» **ACTIVITY**: Copy out the source text of every row below character for character. Leave out the pictures.

» **DATASET CONTENT**:
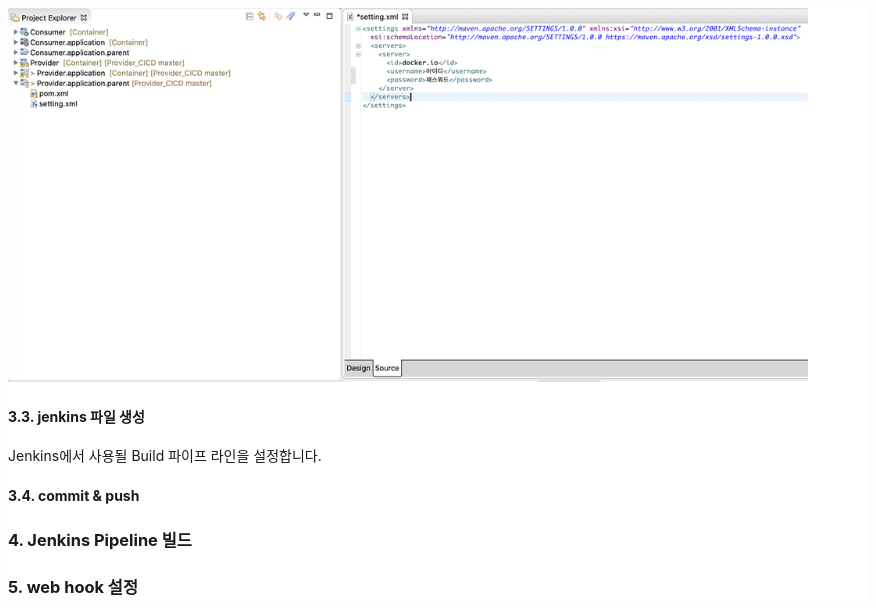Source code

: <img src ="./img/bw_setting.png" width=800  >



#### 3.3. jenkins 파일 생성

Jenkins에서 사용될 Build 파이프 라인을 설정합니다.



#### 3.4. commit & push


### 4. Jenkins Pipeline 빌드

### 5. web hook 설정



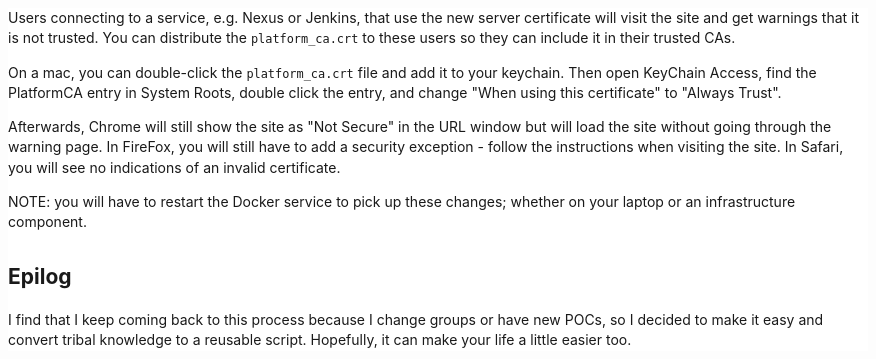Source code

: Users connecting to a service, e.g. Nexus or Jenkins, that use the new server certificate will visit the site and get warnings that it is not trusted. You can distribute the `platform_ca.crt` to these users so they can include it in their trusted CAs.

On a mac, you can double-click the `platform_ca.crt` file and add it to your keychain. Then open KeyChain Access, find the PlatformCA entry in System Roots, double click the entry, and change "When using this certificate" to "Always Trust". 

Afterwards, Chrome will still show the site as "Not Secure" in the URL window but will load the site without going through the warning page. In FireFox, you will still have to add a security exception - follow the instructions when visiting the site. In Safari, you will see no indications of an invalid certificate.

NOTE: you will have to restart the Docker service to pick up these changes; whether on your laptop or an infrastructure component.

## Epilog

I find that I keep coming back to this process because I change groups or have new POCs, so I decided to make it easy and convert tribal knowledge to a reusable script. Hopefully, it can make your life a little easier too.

» **EXERCISE OUTPUT**:
Source code

: <img src ="./img/bw_setting.png" width=800  >



#### 3.3. jenkins 파일 생성

Jenkins에서 사용될 Build 파이프 라인을 설정합니다.



#### 3.4. commit & push


### 4. Jenkins Pipeline 빌드

### 5. web hook 설정



Source code

: Users connecting to a service, e.g. Nexus or Jenkins, that use the new server certificate will visit the site and get warnings that it is not trusted. You can distribute the `platform_ca.crt` to these users so they can include it in their trusted CAs.

On a mac, you can double-click the `platform_ca.crt` file and add it to your keychain. Then open KeyChain Access, find the PlatformCA entry in System Roots, double click the entry, and change "When using this certificate" to "Always Trust". 

Afterwards, Chrome will still show the site as "Not Secure" in the URL window but will load the site without going through the warning page. In FireFox, you will still have to add a security exception - follow the instructions when visiting the site. In Safari, you will see no indications of an invalid certificate.

NOTE: you will have to restart the Docker service to pick up these changes; whether on your laptop or an infrastructure component.

## Epilog

I find that I keep coming back to this process because I change groups or have new POCs, so I decided to make it easy and convert tribal knowledge to a reusable script. Hopefully, it can make your life a little easier too.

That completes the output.